Guess Who's Coming To Dinner?Last Sunday, much of the press was abuzz with reports that the United States had "botched" an attempt to kill some of al-Qaeda's leading vermin while they were having dinner. The pro-terrorist
London Guardian breathlessly reported that a U.S. "missile attack on a mountain village killed women and children. The attack was precise, the intelligence was flawed."
Gasp! How dramatic.
The drama queen Guardian reporter continues:
... though the technology that guided the missiles to their targets at 3am on Friday was faultless, the intelligence that had selected those targets was not. Even as American military and intelligence sources spoke of the possible death of Ayman al-Zawahiri, the second-in-command of al-Qaeda and the man considered to be the brains behind the militant group's strategy, Pakistani officials said that there was no evidence any 'foreigners', shorthand locally for al-Qaeda fighters, were among the 18 victims ...The only thing "botched" here is the Guardian's wishful-thinking disguised as reporting.

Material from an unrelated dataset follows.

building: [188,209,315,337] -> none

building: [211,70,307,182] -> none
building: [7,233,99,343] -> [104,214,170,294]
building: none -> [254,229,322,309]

Turns out that during dinner on that Friday night in Pakistan, at least three leading al-Qaeda stinkies had a Hellfire missile for dessert.
Yummy! Try the Hellfire -- it's to die for!The AP
reports on the indentity of the dead diners:
Pakistani officials say they likely included Midhat Mursi al-Sayid Umar, an al-Qaida explosives expert with a $5 million bounty on his head.

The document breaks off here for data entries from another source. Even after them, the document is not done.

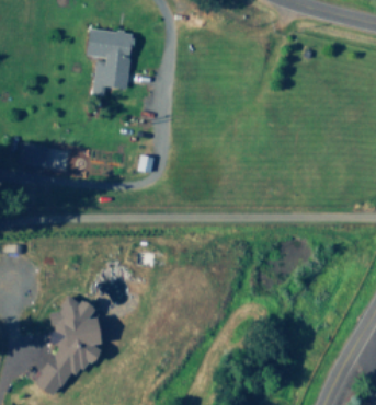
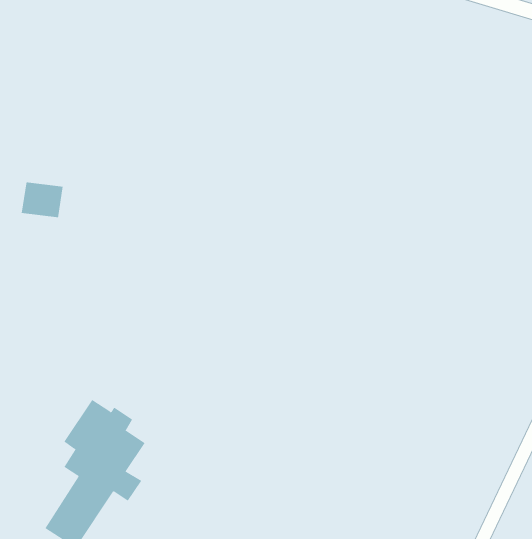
building: [88,30,134,94] -> none

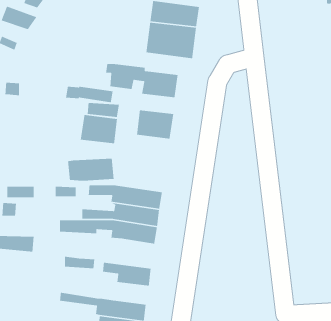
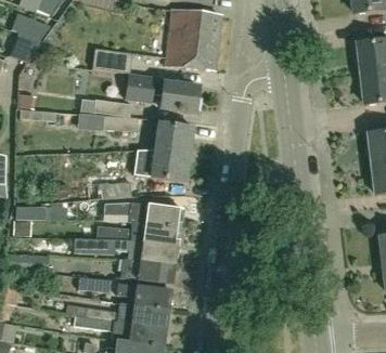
building: none -> [91,50,132,74]
building: [80,114,118,144] -> [150,151,190,182]
building: none -> [120,259,173,285]
building: none -> [74,303,168,328]

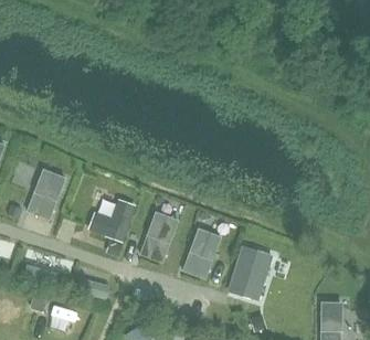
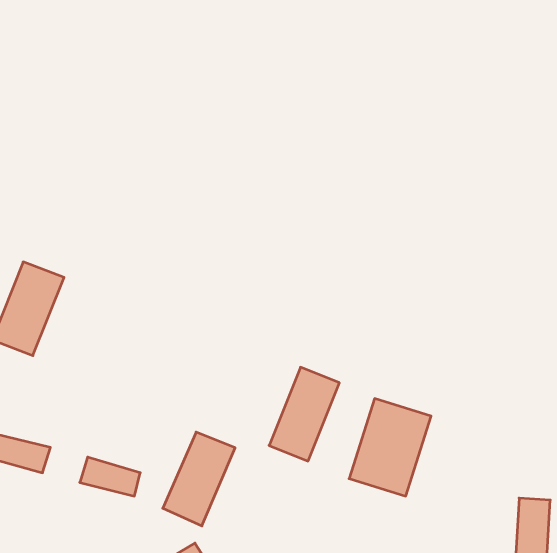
building: [93,196,135,232] -> none
building: [140,210,181,263] -> [163,432,235,526]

He allegedly tested chemical weapons on dogs and trained hundreds of fighters at a terror camp in Afghanistan before the fall of the Taliban in late 2001. Terrorism experts believe that among his students were the suicide bombers who killed 17 U.S. sailors on the USS Cole in 2000.

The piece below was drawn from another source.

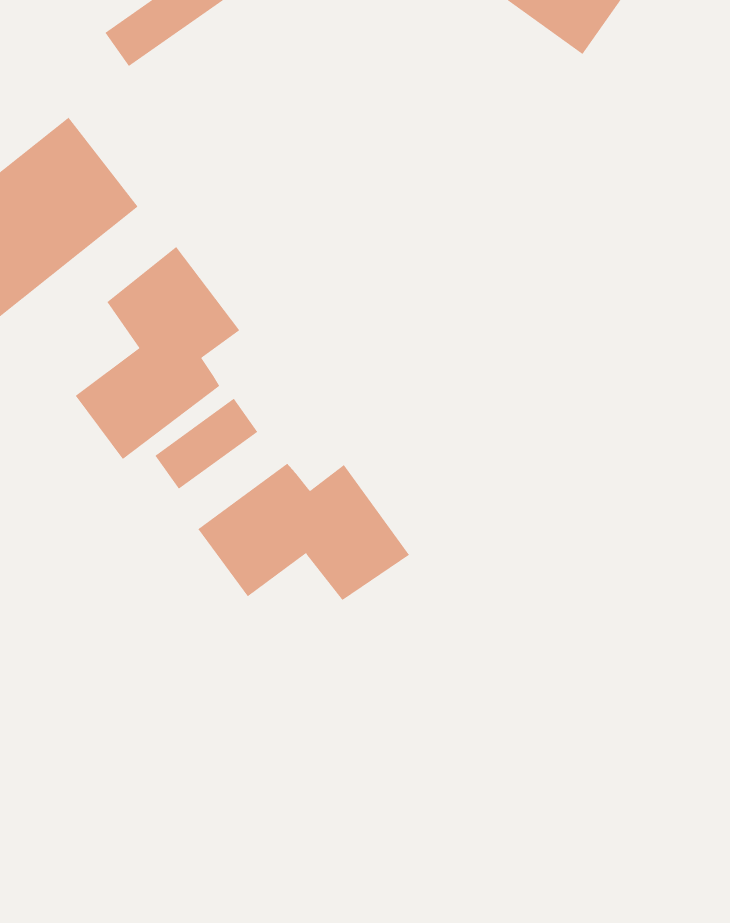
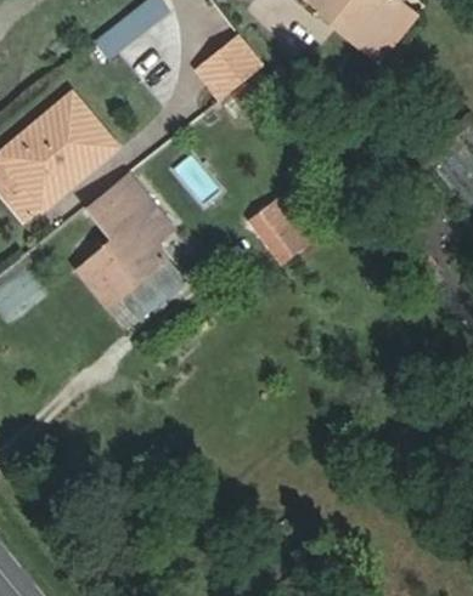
building: none -> [199,45,261,104]
building: none -> [250,204,310,266]
building: [197,463,410,601] -> none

Another likely victim is Abdul Rehman al-Maghribi, a Moroccan believed to be al-Zawahri's son-in-law, who acted as a PR man for the terror group, distributing CDs and videos to publicize its exploits and attract new followers.
But the biggest quarry could be Khalid Habib, al-Qaida's operations chief along the Afghan-Pakistan border — from where militants can launch attacks on U.S. forces and Afghan government targets. Pakistani officials also accuse him of planning two assassination attempts on Pakistan President Gen. Pervez Musharraf.
"You can say he's the No. 3 leader," [terrorism expert Rohan] Gunaratna said. "As the chief operations officer, he decides who gets hit and when."If no terrorists died as a result of a U.S. airstrike last Friday in Pakistan, as the Guardian smugly claimed, then someone at that dinner table had one hell of a case of gas.